Internal environment: What is it like to be a Schrodinger cat?
H. Nikolic

TL;DR
This paper explores how internal degrees of freedom in a composite quantum object can act as an internal environment, causing decoherence and affecting the observability of quantum interference, with implications for conscious entities.
Contribution
It introduces a model where internal degrees of freedom serve as an internal environment, affecting interference visibility and offering insights into the quantum behavior of conscious-like objects.
Findings
Internal degrees can record which-path information causing decoherence.
Interference is observable only when the object is isolated from external and internal environments.
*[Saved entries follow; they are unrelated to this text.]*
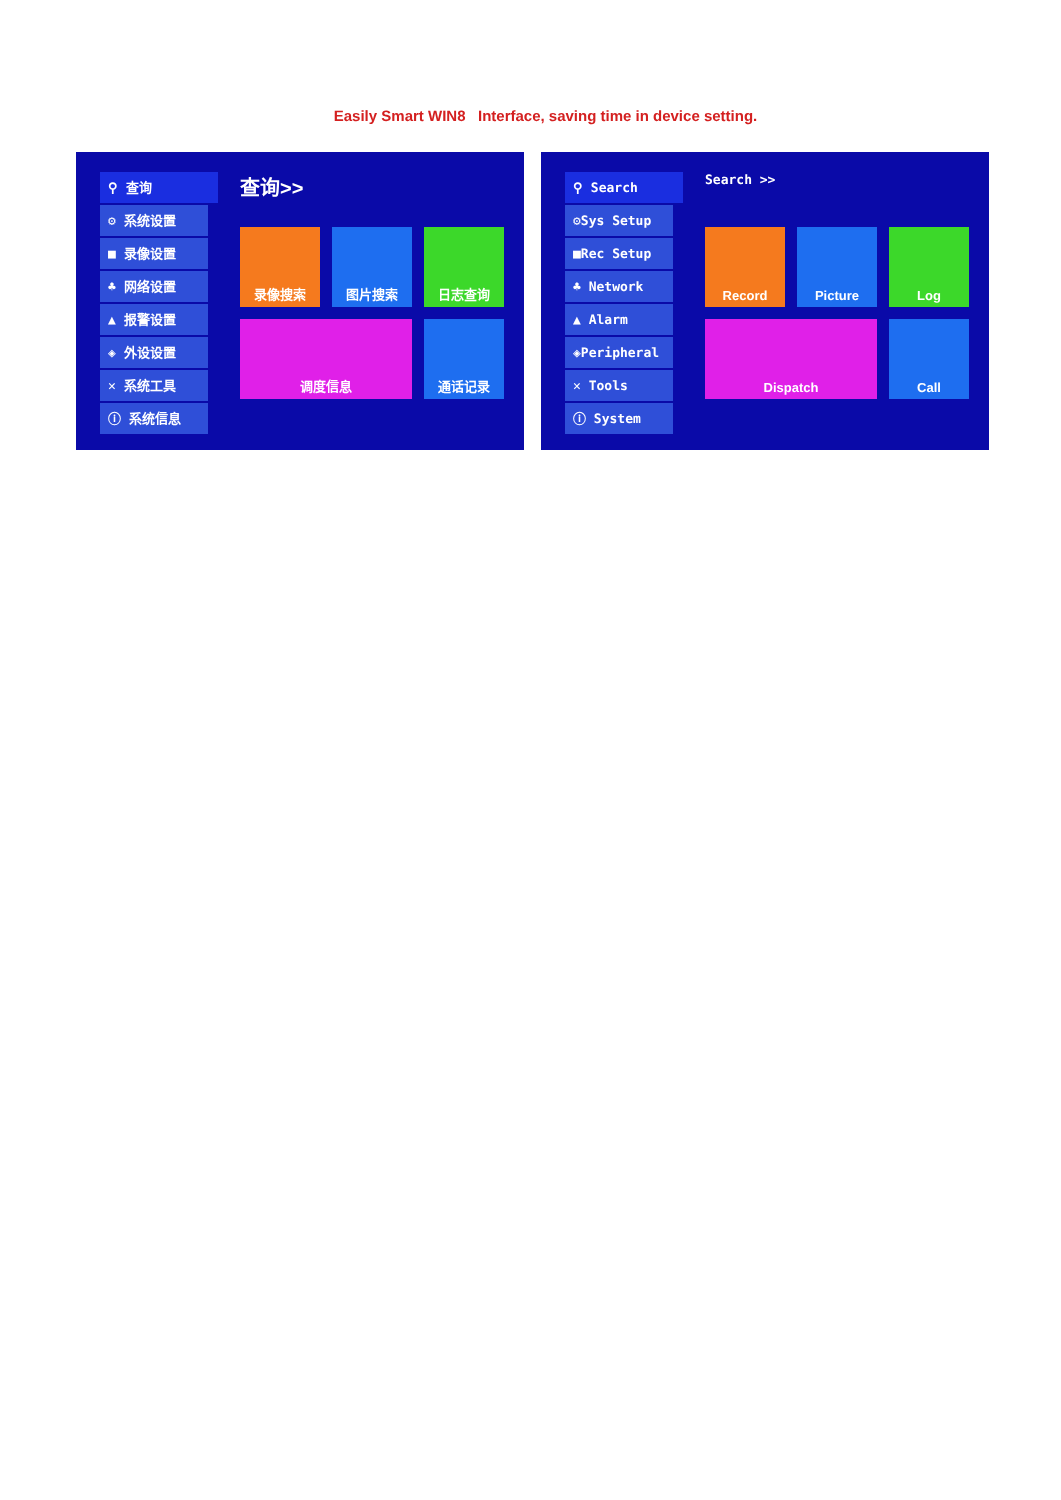Easily Smart WIN8 Interface, saving time in device setting.
⚲ 查询
⚙ 系统设置
■ 录像设置
♣ 网络设置
▲ 报警设置
◈ 外设设置
✕ 系统工具
ⓘ 系统信息
查询>>
录像搜索
图片搜索
日志查询
调度信息
通话记录
⚲ Search
⚙Sys Setup
■Rec Setup
♣ Network
▲ Alarm
◈Peripheral
✕ Tools
ⓘ System
Search >>
Record
Picture
Log
Dispatch
Call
Implications for understanding quantum behavior of conscious entities like Schrödinger's cat.
Abstract
The possibility of quantum interference of a composite object with many internal degrees of freedom is studied, such that the internal degrees play a role of an internal environment. In particular, if the internal degrees have a capacity for an irreversible record of which-path information, then the internal-environment induced decoherence prevents external experimentalists from observing interference. Interference can be observed only if the interfering object is sufficiently isolated from the external environment, so that the object cannot record which-path information. Extrapolation to a hypothetical interference experiment with a conscious object implies that being a Schrodinger cat would be like being an ordinary cat living in a box without any information about the world external to the box.